Il parere trae origine dalla richiesta della Repubblica di Costa Rica sull’interpretazione della portata degli artt. 11(Diritto alla privacy), 18 (Diritto al nome) e 24 (Diritto all’uguaglianza e non discriminazione) della Convenzione interamericana. In particolare, è stato chiesto alla Corte se gli Stati debbano riconoscere la facoltà dell’individuo di cambiare il nome in accordo con la propria identità di genere; se la mancanza di procedure amministrative per la modifica del nome in tali circostanze possa essere considerata come una condotta contraria agli obblighi sanciti dalla Convenzione; se le norme della Convenzione impongano agli Stati di riconoscere tutti i diritti patrimoniali alle coppie omosessuali; e se sia obbligatorio predisporre procedure specifiche per disciplinare le relazioni tra persone dello stesso sesso. 

Secondo la Corte, il diritto all'uguaglianza e alla non discriminazione rappresenta ormai una norma cogente e il cambio di nome, nonché la rettifica dell'immagine e del sesso o del genere nei registri pubblici e nei documenti di identità, costituisce un diritto tutelato dalla Convenzione, connesso al diritto all’identità e all’autodeterminazione della persona. Gli Stati hanno pertanto l’obbligo positivo di stabilire procedure appropriate, basate sul consenso libero e informato del richiedente, per garantire l’effettivo esercizio di tale diritto.

Riguardo alle questioni relative ai diritti patrimoniali, la Corte osserva che la tutela del rapporto familiare di una coppia omosessuale va oltre le mere questioni inerenti ai diritti patrimoniali e che, dunque, tutti i tipi di diritti applicabili ai rapporti familiari delle coppie eterosessuali dovrebbero estendersi anche alle coppie dello stesso sesso. 

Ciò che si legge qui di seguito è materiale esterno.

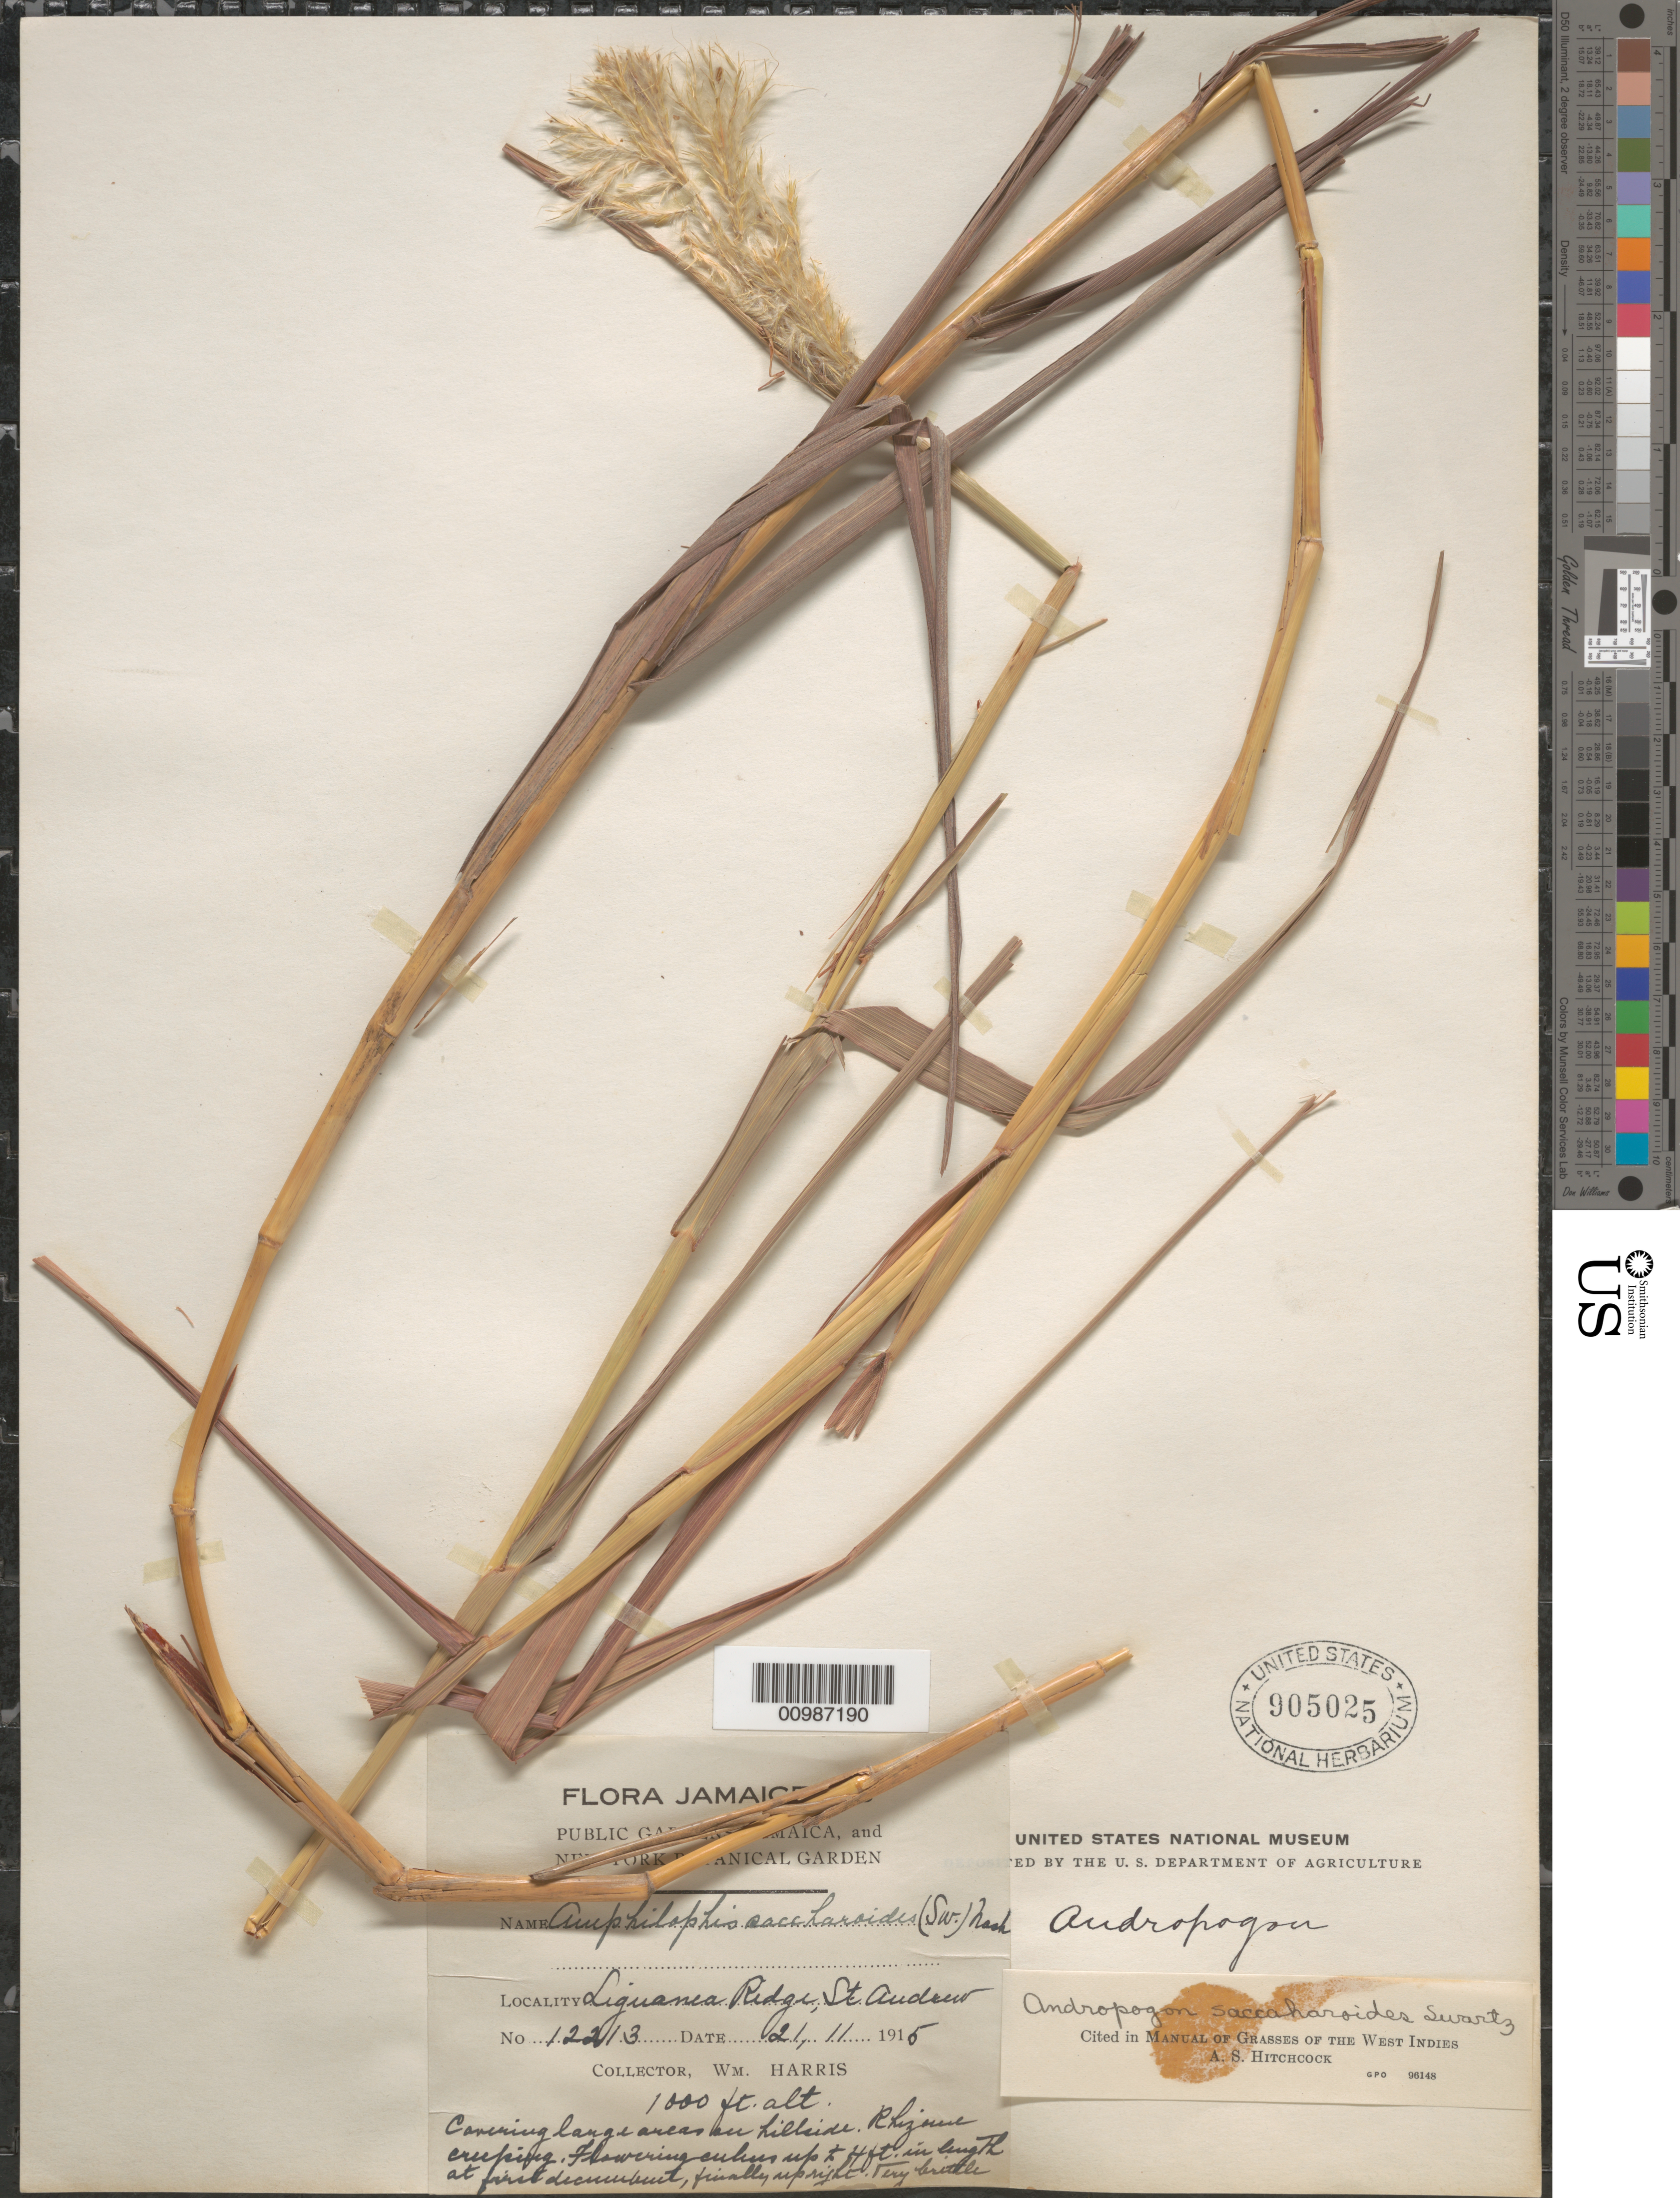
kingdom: Plantae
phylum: Tracheophyta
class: Liliopsida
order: Poales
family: Poaceae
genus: Andropogon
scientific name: Andropogon saccharoides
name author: Sw.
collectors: W. H. Harris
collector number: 12213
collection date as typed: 21 Nov 1916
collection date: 1916-11-21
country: Jamaica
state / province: Saint Andrew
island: Jamaica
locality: Liguanea Ridge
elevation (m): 305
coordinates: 0 N, 0 E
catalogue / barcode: US 905025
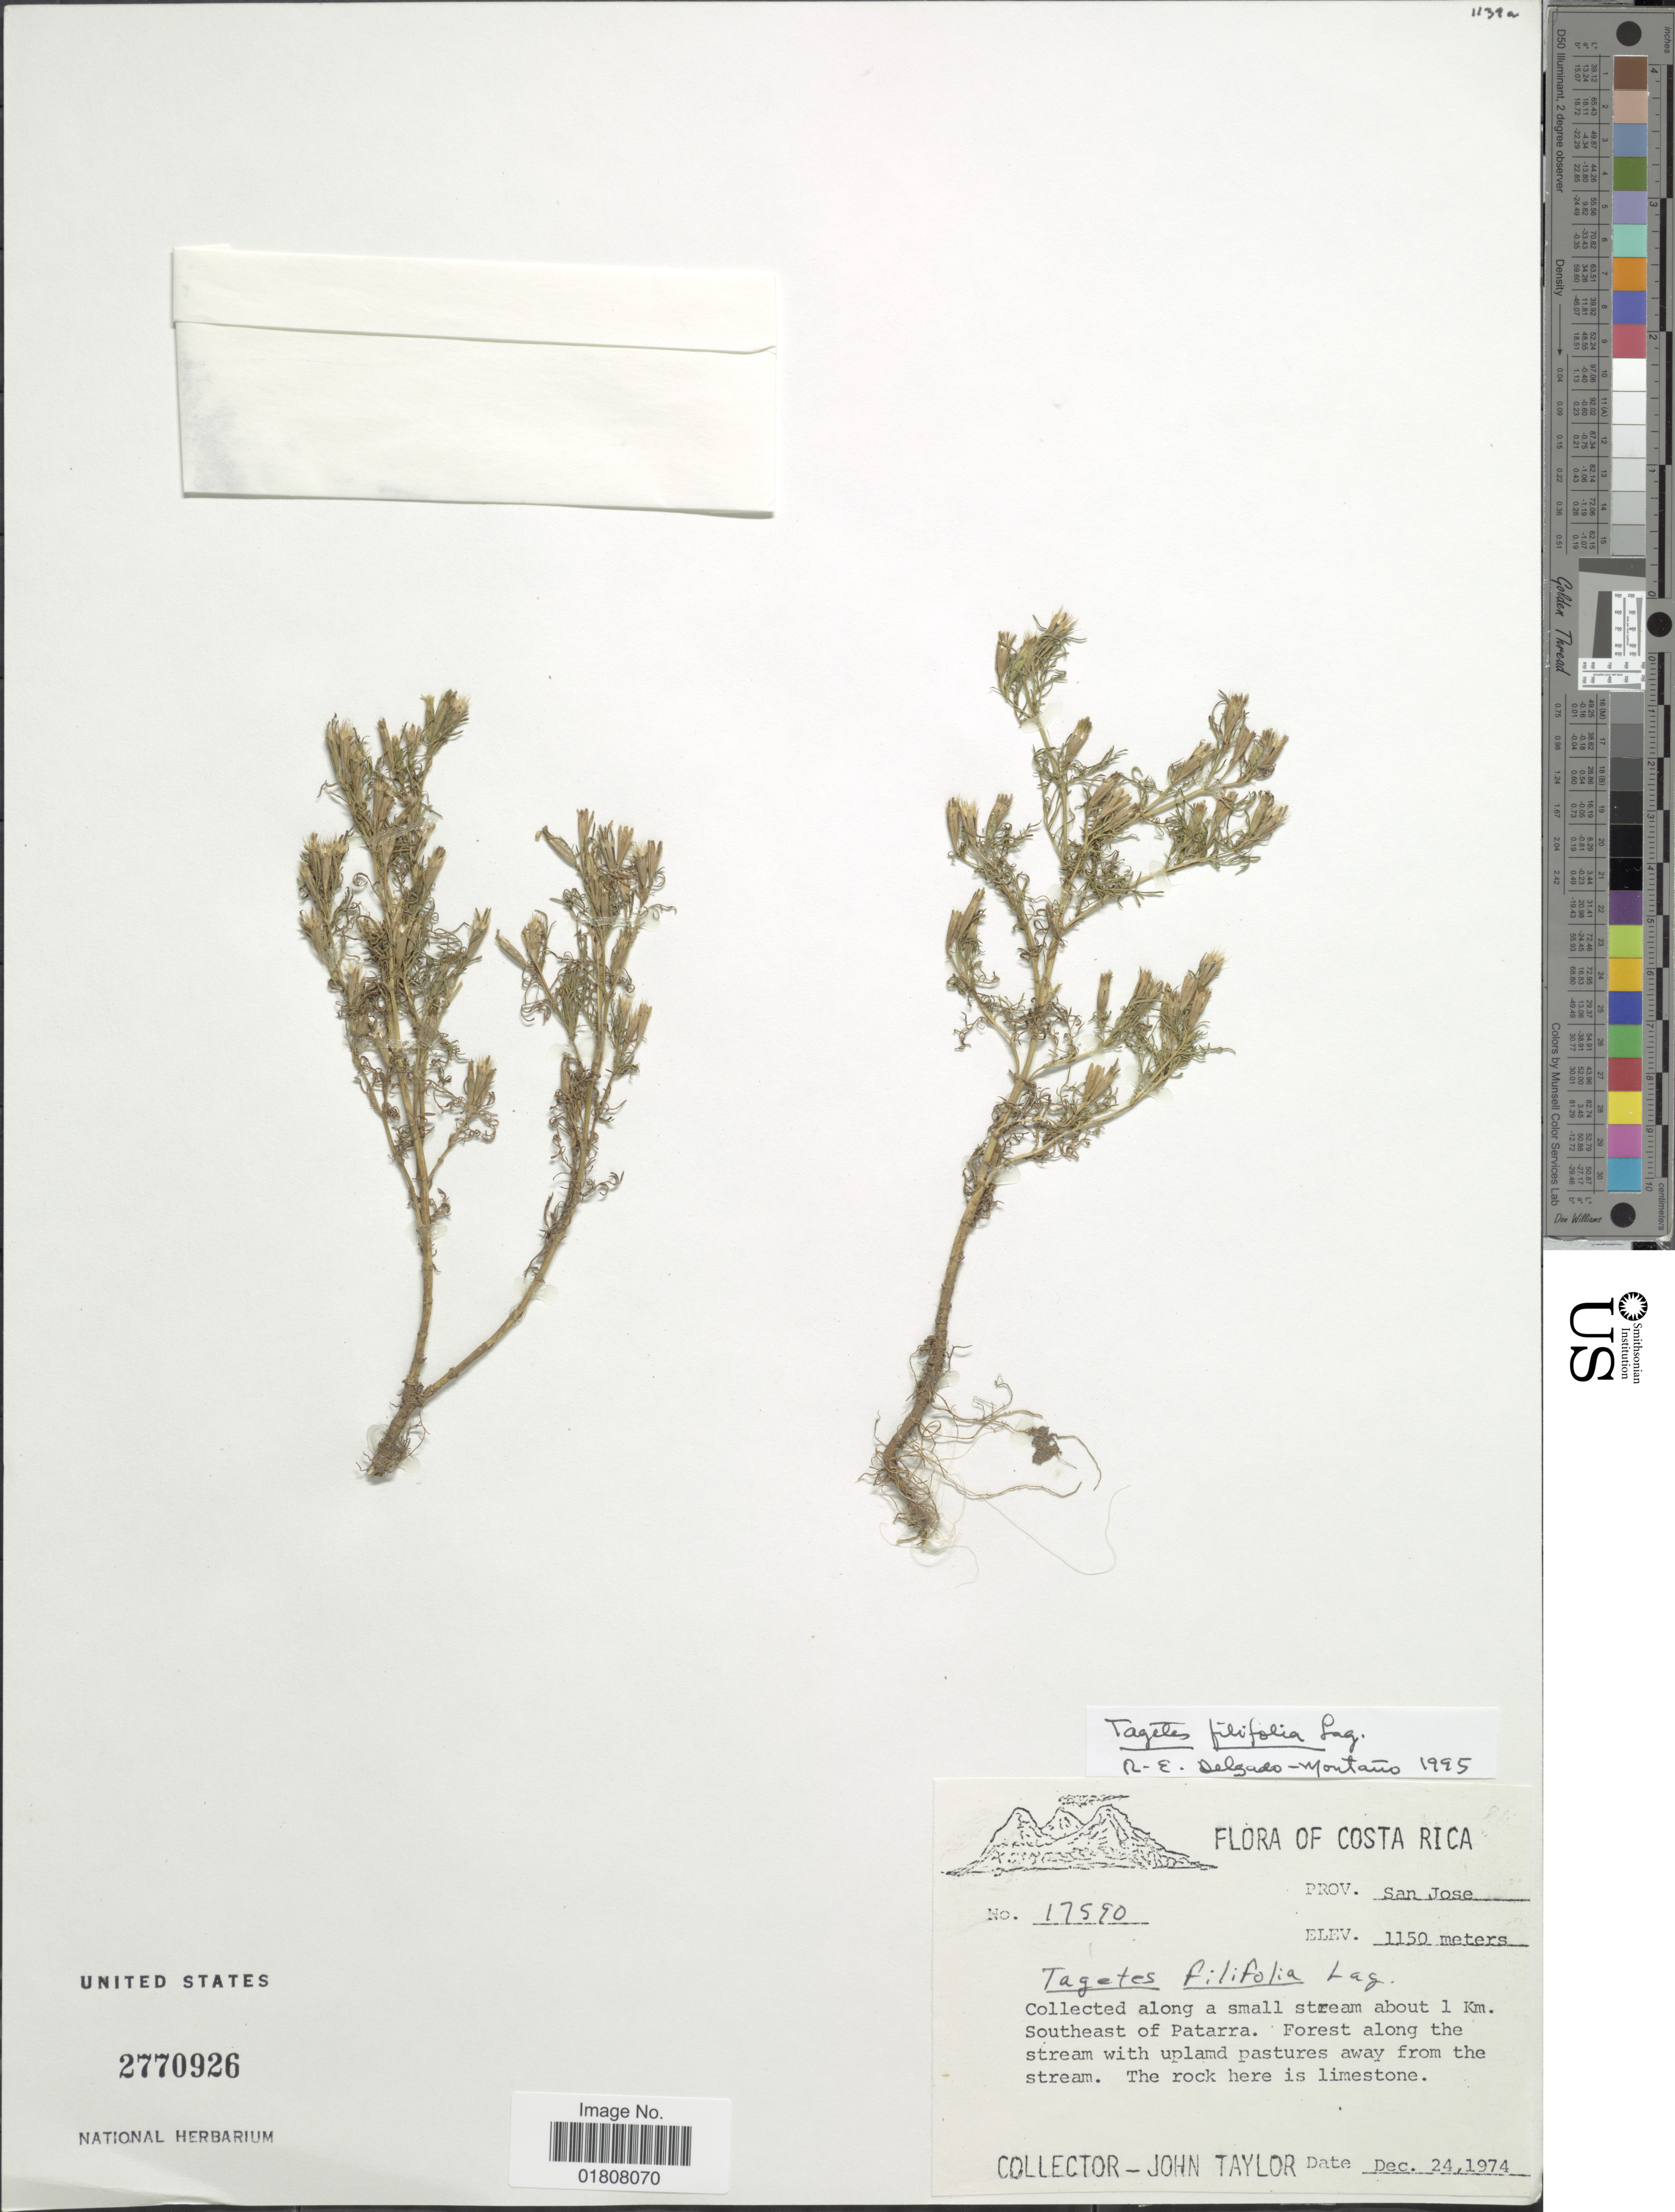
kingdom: Plantae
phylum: Tracheophyta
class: Magnoliopsida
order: Asterales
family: Asteraceae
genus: Tagetes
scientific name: Tagetes filifolia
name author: Lag.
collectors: J. Taylor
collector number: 17590*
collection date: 1974-12-24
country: Costa Rica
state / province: San José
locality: About 1 km Southeast of Patarra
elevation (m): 1150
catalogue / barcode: US 2770926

Per garantire tali diritti, gli Stati possono adottare diverse misure amministrative, giudiziarie e legislative. Secondo la Corte, il modo più semplice ed efficace per garantire un’effettiva uguaglianza è quello di estendere la portata degli istituti già esistenti alle coppie dello stesso sesso. La Corte, inoltre, non manca di sottolineare che l’esistenza di due diverse tipologie di unioni formali è inammissibile, negando la validità delle teorie legate alla mancanza di consenso sul riconoscimento sociale delle minoranze sessuali o alla famiglia come realtà sociale finalizzata alla procreazione. Gli Stati, pertanto, dovrebbero garantire l’accesso all’istituto del matrimonio su un piano di parità e senza discriminazioni.

È opportuno rilevare come le decisioni su tutti i punti in questione siano state adottate all’unanimità con l’eccezione dell’ultima decisione, relativo al diritto al matrimonio e adottata a maggioranza di sei voti a uno, che è stata oggetto dell’opinione separata del giudice Vio Grossi.